What to do:
Can you reproduce everything from the start of the entries down through the line containing "пришлось переехать в Дн", including that line, with no changes?

• • • •

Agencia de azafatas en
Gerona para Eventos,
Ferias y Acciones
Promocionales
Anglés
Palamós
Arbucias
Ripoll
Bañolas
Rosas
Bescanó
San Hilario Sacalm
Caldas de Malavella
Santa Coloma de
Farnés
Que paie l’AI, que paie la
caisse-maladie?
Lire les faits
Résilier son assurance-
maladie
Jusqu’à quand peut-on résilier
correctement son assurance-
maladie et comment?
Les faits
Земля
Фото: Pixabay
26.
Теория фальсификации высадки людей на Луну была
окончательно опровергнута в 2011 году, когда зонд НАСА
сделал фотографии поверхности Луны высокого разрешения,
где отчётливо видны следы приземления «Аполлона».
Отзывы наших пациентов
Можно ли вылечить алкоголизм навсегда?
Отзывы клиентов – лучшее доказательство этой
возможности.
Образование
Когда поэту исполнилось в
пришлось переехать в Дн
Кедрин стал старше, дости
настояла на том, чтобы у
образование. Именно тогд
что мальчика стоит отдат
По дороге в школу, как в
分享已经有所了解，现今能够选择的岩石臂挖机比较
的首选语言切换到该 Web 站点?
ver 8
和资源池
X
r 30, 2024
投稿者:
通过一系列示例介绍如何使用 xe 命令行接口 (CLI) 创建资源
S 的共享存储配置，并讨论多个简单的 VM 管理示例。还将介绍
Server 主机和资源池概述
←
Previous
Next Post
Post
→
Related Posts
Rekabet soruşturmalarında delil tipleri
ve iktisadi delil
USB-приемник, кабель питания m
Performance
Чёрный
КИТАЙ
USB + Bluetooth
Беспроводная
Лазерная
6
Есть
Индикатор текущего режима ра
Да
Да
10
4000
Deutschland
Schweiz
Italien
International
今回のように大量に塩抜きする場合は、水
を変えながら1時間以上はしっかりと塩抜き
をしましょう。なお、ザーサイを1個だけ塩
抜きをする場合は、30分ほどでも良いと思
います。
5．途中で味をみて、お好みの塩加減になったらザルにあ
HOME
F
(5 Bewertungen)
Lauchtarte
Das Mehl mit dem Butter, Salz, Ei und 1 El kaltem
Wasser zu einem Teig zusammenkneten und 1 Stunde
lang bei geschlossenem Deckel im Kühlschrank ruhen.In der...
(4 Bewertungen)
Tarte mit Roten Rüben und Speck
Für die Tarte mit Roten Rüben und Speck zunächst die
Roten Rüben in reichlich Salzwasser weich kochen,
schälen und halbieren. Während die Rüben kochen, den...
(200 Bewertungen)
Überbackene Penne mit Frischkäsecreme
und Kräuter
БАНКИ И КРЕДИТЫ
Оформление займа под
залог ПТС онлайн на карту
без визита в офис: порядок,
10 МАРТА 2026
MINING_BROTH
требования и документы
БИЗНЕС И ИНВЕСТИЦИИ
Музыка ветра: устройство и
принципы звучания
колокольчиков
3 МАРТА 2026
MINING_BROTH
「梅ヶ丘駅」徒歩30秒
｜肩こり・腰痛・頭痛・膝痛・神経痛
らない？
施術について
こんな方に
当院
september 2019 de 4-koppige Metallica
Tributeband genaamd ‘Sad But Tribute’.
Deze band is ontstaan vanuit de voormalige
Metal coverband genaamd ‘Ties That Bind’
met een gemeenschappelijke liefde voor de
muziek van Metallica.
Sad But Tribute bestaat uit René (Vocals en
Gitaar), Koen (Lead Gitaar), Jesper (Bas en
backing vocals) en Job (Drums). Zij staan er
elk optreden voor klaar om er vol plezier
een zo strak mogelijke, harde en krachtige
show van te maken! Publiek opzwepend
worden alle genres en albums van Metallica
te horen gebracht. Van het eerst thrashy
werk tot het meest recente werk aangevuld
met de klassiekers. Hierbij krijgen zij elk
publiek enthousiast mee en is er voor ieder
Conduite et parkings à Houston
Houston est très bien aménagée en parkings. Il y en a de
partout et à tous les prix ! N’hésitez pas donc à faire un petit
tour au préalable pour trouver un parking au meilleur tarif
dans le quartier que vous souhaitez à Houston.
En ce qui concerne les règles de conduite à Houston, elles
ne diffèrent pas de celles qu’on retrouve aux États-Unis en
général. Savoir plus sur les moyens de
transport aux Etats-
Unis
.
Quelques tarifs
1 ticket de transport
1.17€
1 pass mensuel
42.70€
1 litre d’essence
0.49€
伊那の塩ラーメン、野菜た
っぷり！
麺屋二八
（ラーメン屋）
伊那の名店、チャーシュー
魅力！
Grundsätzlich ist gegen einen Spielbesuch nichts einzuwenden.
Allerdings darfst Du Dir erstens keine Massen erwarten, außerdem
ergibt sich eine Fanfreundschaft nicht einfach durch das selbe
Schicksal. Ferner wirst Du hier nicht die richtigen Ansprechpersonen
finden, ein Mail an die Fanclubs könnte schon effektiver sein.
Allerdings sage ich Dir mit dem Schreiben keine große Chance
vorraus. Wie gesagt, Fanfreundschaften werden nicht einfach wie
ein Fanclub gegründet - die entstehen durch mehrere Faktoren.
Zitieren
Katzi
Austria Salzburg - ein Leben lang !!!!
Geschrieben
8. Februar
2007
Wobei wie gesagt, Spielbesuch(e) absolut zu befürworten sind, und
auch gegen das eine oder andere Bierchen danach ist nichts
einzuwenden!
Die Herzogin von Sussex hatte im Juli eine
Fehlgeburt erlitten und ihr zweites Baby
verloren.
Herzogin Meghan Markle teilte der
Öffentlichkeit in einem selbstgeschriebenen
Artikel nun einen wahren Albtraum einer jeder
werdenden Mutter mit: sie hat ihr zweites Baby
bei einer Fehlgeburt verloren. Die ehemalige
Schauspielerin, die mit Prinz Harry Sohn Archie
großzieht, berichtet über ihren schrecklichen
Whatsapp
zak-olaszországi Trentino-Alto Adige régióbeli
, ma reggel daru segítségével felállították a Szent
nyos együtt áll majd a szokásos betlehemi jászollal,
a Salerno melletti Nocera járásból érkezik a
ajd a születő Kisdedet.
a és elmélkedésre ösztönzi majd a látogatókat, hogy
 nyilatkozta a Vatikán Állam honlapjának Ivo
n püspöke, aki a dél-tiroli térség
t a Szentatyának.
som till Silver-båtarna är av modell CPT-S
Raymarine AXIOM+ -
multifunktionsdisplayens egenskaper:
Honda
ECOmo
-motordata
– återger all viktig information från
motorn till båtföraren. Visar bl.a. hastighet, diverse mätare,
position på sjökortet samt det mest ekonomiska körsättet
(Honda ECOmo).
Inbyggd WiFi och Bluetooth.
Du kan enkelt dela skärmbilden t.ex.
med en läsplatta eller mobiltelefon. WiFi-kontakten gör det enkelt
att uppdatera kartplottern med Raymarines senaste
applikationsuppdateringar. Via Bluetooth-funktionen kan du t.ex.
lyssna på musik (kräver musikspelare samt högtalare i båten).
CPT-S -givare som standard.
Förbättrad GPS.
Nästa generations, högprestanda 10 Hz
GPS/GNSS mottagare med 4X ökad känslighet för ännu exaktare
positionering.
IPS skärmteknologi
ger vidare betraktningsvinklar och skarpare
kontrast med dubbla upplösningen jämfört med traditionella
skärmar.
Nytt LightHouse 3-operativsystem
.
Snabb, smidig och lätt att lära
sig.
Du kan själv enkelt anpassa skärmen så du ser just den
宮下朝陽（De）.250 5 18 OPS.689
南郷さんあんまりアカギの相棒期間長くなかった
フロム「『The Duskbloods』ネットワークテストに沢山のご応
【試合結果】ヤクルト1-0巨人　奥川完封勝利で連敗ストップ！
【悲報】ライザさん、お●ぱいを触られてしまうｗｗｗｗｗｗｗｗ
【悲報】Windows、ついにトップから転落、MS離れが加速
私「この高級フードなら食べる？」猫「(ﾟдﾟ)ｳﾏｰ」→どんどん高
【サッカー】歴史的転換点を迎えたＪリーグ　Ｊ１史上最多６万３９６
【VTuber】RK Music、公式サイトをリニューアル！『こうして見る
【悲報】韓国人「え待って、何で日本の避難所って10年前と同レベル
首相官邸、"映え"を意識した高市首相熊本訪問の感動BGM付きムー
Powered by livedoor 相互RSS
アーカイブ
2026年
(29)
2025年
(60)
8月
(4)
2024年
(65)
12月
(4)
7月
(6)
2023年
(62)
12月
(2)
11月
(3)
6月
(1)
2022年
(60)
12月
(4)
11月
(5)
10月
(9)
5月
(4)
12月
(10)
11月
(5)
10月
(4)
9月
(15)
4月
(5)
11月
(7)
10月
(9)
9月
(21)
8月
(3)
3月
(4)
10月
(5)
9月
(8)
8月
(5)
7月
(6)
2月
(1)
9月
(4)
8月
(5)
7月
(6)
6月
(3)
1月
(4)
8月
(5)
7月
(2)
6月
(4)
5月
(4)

• • • •

Solved exercise:
Agencia de azafatas en
Gerona para Eventos,
Ferias y Acciones
Promocionales
Anglés
Palamós
Arbucias
Ripoll
Bañolas
Rosas
Bescanó
San Hilario Sacalm
Caldas de Malavella
Santa Coloma de
Farnés
Que paie l’AI, que paie la
caisse-maladie?
Lire les faits
Résilier son assurance-
maladie
Jusqu’à quand peut-on résilier
correctement son assurance-
maladie et comment?
Les faits
Земля
Фото: Pixabay
26.
Теория фальсификации высадки людей на Луну была
окончательно опровергнута в 2011 году, когда зонд НАСА
сделал фотографии поверхности Луны высокого разрешения,
где отчётливо видны следы приземления «Аполлона».
Отзывы наших пациентов
Можно ли вылечить алкоголизм навсегда?
Отзывы клиентов – лучшее доказательство этой
возможности.
Образование
Когда поэту исполнилось в
пришлось переехать в Дн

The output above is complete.